Größenordnungen, die auch für Bayern gelten dürften. Dabei ist die Schwimmfähigkeit laut Kultusministerium „originärer Bestandteil des Sportunterrichts“in Bayern. „Im Lehrplan stehen wunderbare Dinge. Doch die Realität ist oft leider eine andere“, kritisiert der Grünen-Bildungsexperte Thomas Gehring. So musste das Kultusministerium auf Anfrage der Freien Wähler einräumen, keine Kenntnis über den tatsächlichen Schwimmunterricht an Bayerns Schulen zu haben. Über die Verankerung im Lehrplan hinaus gebe es zudem „keine Maßgabe zu konkreten Stundenumfängen“. Im Klartext: Ob und wie viel Schwimmunterricht stattfindet, liegt allein bei den einzelnen Schulen.
Die Freien Wähler verlangen deshalb nun klare Vorgaben und eine effektive Erfolgskontrolle: „Bis zum Ende der vierten Klasse sollte jedes Kind den Freischwimmer erreichen“, fordert Michael Piazolo von den Freien Wählern. Zudem solle das Ministerium für kleinere Gruppen mit maximal 15 Kindern im Schulschwimmen sorgen. Die Grünen würden sich schon mit dem „Seepferdchen“als Beleg erfolgreichen Schwimmunterrichts zufrieden geben. Dieses Abzeichen sei schließlich die Minimalanforderung, „um die Sicherheit der Kinder zu gewährleisten“, findet Gehring.
Gegen den Willen der CSU hat die Opposition zudem kürzlich eine Expertenanhörung im Landtag zur Schwimmfähigkeit in Bayern durchgesetzt. Der Schwimmunterricht scheitere nämlich allzu oft schon an der fehlenden Verfügbarkeit geeigneter Bäder, kritisiert die Opposition. In der Tat hatte die Staatsregierung bereits im Frühjahr einräumen müssen, dass rund ein Drittel der 910 öffentlichen Hallen- und Freibäder in Bayern sanierungsbedürftig ist. 51 Bäder seien gar von einer Schließung bedroht. „Der Freistaat hat eine Verantwortung für öffentliche Schwimmbäder“, findet der Grüne Gehring – auch wenn die Bäder in der Regel den Kommunen gehören. Alle Kinder hätten ein Recht darauf, schwimmen zu lernen.
Letzteres bestreitet man auch bei der CSU-Landtagsmehrheit nicht. Die Reformforderungen der Opposition weist man dort aber genauso entschieden zurück wie den Vorwurf einer mangelhaften staatlichen Unterstützung der Kommunen bei der Schwimmbadsanierung. „Die kommunale Ebene hat so viel Geld wie nie“, findet etwa der Bildungspolitiker Gerhard Waschler (CSU): Wenn eine Kommune ihr Schwimmbad wirklich sanieren wolle, „dann kann sie das auch erreichen“.

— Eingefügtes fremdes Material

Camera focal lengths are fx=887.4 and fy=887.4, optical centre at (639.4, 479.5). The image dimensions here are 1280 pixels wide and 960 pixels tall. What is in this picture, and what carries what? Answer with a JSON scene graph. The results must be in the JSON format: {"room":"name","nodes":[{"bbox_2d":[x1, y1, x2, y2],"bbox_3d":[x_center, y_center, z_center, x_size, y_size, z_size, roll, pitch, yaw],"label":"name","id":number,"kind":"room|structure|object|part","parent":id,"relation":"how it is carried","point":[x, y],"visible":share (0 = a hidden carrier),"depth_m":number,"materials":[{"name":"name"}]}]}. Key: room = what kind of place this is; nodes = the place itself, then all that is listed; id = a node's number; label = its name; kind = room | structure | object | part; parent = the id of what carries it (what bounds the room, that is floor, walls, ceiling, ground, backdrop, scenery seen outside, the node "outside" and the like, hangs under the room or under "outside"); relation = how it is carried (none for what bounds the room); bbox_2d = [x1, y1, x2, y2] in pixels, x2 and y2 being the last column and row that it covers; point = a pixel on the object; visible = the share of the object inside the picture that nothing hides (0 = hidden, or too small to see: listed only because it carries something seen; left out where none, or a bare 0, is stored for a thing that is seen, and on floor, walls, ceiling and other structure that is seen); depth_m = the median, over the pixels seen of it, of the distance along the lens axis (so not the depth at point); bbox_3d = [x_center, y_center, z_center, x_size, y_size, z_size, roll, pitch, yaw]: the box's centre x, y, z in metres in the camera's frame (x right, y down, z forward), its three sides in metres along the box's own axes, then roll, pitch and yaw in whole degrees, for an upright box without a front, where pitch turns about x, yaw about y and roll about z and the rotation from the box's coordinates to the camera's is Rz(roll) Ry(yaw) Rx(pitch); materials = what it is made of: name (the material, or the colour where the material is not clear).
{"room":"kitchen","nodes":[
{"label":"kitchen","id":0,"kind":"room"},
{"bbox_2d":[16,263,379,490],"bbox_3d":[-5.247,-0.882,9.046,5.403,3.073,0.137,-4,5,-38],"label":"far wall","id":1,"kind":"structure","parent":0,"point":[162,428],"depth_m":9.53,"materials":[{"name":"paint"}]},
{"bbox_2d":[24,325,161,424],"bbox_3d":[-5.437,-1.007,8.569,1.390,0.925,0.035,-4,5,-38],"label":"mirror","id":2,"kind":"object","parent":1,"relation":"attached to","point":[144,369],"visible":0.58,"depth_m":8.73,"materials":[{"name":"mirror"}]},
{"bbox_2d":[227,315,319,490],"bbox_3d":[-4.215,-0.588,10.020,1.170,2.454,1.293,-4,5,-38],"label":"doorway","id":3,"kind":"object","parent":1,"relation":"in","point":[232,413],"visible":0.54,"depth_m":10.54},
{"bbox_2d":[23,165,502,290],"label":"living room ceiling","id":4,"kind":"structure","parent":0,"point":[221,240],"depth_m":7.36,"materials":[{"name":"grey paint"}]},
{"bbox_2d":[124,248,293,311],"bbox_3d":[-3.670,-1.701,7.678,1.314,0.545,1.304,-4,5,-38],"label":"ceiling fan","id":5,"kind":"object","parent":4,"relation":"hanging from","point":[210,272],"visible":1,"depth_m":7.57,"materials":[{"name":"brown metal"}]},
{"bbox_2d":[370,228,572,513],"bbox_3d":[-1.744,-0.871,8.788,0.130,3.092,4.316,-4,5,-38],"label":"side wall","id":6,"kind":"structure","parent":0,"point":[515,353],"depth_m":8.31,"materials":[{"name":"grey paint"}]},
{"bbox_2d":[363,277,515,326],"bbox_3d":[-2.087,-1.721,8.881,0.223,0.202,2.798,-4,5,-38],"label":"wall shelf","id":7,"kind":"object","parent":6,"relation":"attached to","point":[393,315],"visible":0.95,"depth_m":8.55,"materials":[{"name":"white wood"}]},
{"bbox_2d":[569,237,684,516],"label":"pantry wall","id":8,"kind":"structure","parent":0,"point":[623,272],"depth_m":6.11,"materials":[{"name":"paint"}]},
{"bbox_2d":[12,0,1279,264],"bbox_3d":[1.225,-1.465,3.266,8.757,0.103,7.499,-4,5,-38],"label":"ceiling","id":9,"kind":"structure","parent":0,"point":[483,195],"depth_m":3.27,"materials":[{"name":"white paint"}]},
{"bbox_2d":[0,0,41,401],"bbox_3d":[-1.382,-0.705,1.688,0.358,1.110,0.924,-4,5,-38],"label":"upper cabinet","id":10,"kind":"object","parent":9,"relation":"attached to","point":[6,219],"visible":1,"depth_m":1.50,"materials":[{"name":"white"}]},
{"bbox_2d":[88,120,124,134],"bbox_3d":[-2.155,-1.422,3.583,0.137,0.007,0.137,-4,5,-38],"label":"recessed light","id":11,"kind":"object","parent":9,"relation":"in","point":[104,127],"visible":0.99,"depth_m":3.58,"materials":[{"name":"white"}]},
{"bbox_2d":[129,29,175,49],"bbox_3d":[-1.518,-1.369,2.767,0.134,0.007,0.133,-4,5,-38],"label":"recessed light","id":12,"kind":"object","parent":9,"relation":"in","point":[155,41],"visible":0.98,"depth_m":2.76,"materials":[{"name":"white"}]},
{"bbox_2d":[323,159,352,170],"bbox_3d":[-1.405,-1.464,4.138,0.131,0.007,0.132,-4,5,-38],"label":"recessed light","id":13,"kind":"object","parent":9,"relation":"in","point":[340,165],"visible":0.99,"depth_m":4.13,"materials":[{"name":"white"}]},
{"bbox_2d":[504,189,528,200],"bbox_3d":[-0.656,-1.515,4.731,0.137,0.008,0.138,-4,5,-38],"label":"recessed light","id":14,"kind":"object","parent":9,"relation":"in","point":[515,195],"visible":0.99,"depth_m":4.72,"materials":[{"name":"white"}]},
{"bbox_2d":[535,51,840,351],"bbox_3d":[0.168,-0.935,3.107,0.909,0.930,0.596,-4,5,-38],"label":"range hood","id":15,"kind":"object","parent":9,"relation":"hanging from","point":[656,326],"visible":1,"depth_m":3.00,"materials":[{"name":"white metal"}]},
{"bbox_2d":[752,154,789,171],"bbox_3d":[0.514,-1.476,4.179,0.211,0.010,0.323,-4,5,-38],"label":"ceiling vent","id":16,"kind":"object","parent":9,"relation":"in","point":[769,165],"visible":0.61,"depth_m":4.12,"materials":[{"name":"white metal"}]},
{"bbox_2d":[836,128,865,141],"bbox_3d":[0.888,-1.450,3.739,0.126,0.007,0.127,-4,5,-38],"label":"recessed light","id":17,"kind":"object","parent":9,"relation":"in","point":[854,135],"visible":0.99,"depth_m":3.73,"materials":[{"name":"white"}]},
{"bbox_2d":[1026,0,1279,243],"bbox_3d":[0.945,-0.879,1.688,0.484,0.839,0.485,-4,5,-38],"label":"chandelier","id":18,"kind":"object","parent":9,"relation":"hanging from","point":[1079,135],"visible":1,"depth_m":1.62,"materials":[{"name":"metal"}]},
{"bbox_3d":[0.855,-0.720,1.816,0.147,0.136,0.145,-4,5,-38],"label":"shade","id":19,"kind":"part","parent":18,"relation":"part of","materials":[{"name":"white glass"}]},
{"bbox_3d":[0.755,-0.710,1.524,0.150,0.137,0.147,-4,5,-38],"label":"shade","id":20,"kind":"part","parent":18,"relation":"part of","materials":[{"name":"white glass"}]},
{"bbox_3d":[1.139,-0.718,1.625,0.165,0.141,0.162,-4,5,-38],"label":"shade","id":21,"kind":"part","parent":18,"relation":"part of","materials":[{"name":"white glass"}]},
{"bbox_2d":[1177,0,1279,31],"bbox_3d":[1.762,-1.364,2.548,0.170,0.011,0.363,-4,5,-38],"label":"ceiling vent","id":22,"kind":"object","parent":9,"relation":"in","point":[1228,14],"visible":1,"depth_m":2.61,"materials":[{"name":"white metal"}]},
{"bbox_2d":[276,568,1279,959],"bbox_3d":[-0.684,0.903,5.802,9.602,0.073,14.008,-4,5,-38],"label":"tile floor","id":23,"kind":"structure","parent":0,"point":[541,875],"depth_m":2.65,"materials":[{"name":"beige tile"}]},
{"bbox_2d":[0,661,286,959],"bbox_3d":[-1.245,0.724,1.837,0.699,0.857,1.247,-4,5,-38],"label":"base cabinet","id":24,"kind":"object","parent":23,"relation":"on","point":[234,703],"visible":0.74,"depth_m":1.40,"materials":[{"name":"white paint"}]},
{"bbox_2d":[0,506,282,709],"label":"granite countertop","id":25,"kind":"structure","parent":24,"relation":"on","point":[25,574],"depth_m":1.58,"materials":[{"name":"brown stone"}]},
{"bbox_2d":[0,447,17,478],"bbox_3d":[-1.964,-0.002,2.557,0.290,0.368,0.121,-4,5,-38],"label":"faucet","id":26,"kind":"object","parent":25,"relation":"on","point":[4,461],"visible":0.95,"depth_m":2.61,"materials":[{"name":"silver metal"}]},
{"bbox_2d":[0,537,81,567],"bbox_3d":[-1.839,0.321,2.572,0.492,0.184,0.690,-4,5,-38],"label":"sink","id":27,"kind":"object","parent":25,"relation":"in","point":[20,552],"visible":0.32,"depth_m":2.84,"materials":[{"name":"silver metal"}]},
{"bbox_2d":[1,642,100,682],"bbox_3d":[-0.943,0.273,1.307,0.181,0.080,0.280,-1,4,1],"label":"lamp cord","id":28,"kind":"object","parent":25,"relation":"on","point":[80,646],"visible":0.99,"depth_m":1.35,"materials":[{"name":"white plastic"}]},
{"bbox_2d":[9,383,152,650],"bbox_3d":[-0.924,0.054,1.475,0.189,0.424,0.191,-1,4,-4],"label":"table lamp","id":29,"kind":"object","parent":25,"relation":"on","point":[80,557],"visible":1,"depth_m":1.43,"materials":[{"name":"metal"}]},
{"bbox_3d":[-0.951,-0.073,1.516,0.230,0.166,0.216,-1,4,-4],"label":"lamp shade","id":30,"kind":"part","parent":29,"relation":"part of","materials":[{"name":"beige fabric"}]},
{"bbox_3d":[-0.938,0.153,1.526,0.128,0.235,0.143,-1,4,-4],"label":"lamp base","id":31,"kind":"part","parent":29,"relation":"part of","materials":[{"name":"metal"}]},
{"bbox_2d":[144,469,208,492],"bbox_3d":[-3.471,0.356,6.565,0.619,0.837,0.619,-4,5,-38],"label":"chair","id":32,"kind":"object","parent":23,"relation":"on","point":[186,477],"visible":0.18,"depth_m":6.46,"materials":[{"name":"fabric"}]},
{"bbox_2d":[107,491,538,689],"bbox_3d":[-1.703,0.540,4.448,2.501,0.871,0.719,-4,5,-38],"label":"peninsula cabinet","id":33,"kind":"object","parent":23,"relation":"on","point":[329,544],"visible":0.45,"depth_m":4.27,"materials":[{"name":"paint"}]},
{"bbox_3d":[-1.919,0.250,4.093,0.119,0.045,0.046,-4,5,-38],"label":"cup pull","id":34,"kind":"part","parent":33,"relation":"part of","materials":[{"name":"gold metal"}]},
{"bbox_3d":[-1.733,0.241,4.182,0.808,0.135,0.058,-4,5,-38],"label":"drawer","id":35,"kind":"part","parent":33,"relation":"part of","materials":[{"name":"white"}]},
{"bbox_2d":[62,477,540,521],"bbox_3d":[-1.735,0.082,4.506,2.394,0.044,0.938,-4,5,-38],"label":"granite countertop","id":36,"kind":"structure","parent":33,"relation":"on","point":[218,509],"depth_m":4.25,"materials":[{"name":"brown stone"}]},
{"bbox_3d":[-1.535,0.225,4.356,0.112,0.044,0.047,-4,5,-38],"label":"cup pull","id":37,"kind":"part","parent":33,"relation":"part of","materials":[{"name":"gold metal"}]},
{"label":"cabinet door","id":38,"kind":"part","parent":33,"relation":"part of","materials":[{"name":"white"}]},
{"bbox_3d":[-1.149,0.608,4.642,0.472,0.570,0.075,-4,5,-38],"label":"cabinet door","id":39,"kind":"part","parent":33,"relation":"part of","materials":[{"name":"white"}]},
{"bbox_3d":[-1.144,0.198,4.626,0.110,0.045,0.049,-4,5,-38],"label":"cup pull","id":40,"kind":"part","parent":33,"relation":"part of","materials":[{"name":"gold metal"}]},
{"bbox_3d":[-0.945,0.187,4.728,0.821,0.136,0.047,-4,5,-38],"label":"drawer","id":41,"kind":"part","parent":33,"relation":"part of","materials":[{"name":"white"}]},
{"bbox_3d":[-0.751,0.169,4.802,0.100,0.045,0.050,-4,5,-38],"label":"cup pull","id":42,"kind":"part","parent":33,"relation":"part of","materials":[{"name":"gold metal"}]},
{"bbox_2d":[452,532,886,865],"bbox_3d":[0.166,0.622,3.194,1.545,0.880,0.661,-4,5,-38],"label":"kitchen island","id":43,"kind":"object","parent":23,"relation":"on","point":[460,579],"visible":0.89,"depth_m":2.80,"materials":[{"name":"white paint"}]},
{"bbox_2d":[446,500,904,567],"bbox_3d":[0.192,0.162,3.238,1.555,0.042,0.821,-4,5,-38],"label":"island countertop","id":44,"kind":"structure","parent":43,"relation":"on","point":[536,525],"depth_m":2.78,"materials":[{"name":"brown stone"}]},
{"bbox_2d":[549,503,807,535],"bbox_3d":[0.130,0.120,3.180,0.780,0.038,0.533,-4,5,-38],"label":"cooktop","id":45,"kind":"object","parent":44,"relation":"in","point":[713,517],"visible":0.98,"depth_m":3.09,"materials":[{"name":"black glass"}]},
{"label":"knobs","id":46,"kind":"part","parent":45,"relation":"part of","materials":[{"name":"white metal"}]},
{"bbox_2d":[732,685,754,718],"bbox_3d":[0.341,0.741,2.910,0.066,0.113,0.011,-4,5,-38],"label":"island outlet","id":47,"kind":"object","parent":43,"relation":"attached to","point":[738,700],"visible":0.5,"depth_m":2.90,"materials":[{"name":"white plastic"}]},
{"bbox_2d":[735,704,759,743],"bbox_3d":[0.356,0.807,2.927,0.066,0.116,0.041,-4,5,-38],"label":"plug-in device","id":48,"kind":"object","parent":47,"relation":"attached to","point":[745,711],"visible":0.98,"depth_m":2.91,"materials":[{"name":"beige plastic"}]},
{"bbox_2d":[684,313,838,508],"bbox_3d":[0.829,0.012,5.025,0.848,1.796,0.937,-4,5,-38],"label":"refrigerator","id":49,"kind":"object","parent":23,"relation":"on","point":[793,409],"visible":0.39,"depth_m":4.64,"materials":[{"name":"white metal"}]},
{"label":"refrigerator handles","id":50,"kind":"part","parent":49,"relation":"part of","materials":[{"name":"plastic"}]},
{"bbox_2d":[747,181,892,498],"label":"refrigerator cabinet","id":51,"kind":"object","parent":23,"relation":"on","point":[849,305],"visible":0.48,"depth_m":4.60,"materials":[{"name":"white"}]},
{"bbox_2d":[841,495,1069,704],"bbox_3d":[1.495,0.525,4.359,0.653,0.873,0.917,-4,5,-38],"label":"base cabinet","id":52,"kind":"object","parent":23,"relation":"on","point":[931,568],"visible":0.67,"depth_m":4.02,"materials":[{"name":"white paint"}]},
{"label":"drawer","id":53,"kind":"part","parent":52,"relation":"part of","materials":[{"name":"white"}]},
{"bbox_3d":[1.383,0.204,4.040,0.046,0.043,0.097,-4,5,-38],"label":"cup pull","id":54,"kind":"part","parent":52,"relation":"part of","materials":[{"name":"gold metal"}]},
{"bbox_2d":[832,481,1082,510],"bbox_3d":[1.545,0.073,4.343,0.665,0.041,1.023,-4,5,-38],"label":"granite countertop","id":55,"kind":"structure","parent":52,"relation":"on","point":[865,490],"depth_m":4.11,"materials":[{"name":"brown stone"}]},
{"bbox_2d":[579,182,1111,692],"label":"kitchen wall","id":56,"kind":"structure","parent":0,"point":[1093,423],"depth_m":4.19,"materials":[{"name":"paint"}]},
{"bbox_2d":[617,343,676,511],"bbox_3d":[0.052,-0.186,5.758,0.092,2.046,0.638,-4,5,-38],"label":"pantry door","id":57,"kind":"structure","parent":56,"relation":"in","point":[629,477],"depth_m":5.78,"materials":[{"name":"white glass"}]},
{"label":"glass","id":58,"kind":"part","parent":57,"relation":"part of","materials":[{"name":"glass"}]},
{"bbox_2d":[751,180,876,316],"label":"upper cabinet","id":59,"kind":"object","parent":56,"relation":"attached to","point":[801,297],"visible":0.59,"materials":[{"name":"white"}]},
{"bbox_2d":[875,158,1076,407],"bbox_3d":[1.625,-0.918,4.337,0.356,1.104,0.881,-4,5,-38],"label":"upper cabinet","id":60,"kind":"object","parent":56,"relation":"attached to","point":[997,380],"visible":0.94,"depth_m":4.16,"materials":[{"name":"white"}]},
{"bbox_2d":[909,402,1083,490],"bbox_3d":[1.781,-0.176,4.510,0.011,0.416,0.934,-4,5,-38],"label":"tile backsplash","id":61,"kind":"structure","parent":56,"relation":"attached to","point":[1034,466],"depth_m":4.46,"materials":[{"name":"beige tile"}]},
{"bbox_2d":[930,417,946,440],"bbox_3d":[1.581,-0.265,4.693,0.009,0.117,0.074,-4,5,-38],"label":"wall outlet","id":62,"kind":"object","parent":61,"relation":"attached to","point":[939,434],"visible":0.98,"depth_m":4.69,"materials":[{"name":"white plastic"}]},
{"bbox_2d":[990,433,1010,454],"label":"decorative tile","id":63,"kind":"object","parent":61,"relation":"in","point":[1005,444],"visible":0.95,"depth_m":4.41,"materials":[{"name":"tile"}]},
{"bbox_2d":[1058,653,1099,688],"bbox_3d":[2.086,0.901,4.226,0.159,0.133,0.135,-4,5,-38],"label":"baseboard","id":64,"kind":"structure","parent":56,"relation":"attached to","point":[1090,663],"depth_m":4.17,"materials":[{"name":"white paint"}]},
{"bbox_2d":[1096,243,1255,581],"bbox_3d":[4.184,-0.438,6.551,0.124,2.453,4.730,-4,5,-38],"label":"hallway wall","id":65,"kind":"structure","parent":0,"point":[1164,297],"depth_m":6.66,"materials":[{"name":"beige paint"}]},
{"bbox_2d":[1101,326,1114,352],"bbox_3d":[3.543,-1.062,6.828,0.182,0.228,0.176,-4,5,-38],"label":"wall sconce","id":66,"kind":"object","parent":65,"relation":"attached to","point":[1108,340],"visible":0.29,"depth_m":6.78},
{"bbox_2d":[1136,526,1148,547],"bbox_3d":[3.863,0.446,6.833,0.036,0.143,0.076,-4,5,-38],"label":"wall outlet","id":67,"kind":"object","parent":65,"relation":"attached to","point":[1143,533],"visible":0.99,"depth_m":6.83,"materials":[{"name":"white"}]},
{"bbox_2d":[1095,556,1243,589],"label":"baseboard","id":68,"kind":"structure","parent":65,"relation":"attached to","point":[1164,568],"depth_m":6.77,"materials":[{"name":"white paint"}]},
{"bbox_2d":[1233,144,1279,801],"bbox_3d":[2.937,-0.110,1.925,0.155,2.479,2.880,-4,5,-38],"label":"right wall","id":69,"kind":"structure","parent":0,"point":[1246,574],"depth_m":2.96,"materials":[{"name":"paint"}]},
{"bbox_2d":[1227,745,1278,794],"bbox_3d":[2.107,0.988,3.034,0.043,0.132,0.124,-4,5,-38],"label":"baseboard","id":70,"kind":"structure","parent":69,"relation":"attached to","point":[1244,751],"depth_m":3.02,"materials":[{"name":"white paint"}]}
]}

Tatsächlich bietet der Freistaat im Rahmen des kommunalen Finanzausgleichs für „bedarfsnotwendige Schulschwimmbäder“eine Förderquote von bis zu 90 Prozent. Erforderlich ist dafür allerdings „eine regelmäßige Nutzung von mindestens 60 Sportklassen“, so das Kultusministerium. Eine Nutzungsquote, die längst nicht jedes schulisch genutzte Schwimmbad erreicht. Die Sanierung „nicht schulisch bedarfsnotwendiger“kommunaler Schwimmbäder sei aber „grundsätzlich keine originäre Aufgabe“des Freistaats.
Allerdings hat auch die LandtagsCSU die Brisanz maroder Schwimmbäder im anstehenden Wahljahr offenbar erkannt: Mit den Kommunen soll nun über eine zusätzliche Sanierungsförderung geredet werden. Selbst ein Sonderprogramm über mehrere hundert Millionen Euro scheint möglich. Darüber hinaus ist man bei der CSU der Ansicht, dass mögliche Schwimmdefizite bayerischer Kinder nicht allein ein staatliches Problem sind. „Wo bleibt denn die Verantwortung der Eltern?“, fragt etwa Bildungspolitikerin Ute Eiling-Hütig. Man könne nicht immer alles nur auf den Schulen abladen.